The defendant contends that he is entitled to dismissal of the federal statutory claim because of the interspousal exception to the Omnibus Act recognized by the Fifth Circuit. In Simpson, the Fifth Circuit held that while the Omnibus Act appears to apply by its terms to spouses, "Congress did not intend such a far-reaching result, one extending into areas normally left to states, those of the marital home and domestic conflicts." The Simpson court did not rule without reservation, explaining that "we are not without doubts about our decision" which "is, of course, limited to the specific facts of this case." The Fourth, Sixth, Eighth, Tenth, and Eleventh Circuits have criticized the result and reasoning of Simpson.

While the Simpson court itself, as well as other circuits, find fault with the Simpson decision, it remains the law that governs the courts of the Fifth Circuit. And while the plaintiffs raise well-reasoned arguments, it is not appropriate for this district court to deviate from binding circuit precedent in a case involving similar facts. "It is a firm rule of this circuit that in the absence of an intervening contrary or superseding decision by [the Fifth Circuit] sitting en banc or by the United States Supreme Court," even another panel of the circuit cannot overrule a prior panel's decision. Burge v. Parish of St. Tammany, 187 F.3d 452, 466 (5th Cir.1999); United States v. Setser, 607 F.3d 128, 131-32 (5th Cir.2010). Neither has occurred. Because Simpson is the law of this circuit, this court must follow it.

To the extent the defendant seeks to dismiss the federal statutory claims asserted by Rhea Lynn Bagley, the motion is granted. But the other plaintiffs' claims do not appear to be precluded because these plaintiffs were never married to Larry Bagley. The motion to dismiss is denied as to those plaintiffs.

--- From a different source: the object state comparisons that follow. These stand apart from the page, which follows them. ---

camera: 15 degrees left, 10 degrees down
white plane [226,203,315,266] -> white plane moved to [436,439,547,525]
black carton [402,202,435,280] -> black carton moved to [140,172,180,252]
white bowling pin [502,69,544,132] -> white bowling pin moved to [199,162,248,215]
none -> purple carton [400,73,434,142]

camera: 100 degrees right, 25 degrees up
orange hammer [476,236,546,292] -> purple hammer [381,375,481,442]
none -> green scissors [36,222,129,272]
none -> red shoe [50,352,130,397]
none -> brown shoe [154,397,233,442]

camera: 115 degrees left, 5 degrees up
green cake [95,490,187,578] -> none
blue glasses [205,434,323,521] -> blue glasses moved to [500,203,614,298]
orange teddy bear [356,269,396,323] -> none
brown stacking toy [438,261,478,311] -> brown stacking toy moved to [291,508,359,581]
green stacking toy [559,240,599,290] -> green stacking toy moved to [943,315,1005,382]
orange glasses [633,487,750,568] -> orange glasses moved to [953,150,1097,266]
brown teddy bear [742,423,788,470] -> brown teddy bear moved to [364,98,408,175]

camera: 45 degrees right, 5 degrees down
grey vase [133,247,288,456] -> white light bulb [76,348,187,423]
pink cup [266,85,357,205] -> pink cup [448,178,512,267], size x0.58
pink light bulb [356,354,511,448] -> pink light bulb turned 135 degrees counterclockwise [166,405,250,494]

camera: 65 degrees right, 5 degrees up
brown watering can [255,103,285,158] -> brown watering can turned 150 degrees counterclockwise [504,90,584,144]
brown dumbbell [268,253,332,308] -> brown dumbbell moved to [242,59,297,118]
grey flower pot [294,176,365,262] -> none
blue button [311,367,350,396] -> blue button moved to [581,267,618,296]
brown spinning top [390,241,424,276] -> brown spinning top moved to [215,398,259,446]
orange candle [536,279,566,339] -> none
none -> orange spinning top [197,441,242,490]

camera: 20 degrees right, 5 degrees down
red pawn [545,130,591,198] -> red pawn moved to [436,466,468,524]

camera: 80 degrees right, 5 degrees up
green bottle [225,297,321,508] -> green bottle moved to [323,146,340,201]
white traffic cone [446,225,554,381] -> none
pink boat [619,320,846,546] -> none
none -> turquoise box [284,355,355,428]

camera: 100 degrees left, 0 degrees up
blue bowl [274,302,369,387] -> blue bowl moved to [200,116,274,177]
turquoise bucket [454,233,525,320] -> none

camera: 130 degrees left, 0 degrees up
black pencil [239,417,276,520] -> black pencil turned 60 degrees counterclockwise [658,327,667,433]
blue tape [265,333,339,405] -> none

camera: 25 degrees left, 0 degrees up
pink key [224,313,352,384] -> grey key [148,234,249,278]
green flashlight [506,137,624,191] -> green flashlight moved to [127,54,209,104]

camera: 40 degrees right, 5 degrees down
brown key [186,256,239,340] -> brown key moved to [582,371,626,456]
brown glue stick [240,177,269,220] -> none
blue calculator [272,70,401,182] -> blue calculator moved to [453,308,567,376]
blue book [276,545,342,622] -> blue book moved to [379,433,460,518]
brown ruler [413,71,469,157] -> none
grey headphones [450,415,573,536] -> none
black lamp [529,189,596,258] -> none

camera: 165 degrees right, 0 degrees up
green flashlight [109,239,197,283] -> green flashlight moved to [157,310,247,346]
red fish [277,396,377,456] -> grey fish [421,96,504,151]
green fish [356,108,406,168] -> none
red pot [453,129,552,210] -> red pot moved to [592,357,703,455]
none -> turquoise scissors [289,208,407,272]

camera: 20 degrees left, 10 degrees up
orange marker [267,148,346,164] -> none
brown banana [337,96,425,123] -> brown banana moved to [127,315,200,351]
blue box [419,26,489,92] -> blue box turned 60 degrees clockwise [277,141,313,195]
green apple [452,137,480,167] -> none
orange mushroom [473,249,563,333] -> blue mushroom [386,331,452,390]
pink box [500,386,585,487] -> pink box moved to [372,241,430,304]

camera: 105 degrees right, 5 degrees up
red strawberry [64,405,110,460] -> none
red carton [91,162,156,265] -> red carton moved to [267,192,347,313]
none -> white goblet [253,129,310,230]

To the extent the defendant moves to dismiss on the grounds that his children gave consent to the recording of the conversations for which they were present, that the computer keystroke monitoring program was not covered by the statute, and that the plaintiffs lacked a reasonable expectation of privacy in the home, the motion is denied. All these grounds require consideration of facts outside the pleadings. They are appropriately addressed on the basis of a developed record, in a motion for summary judgment, but not on a motion to dismiss.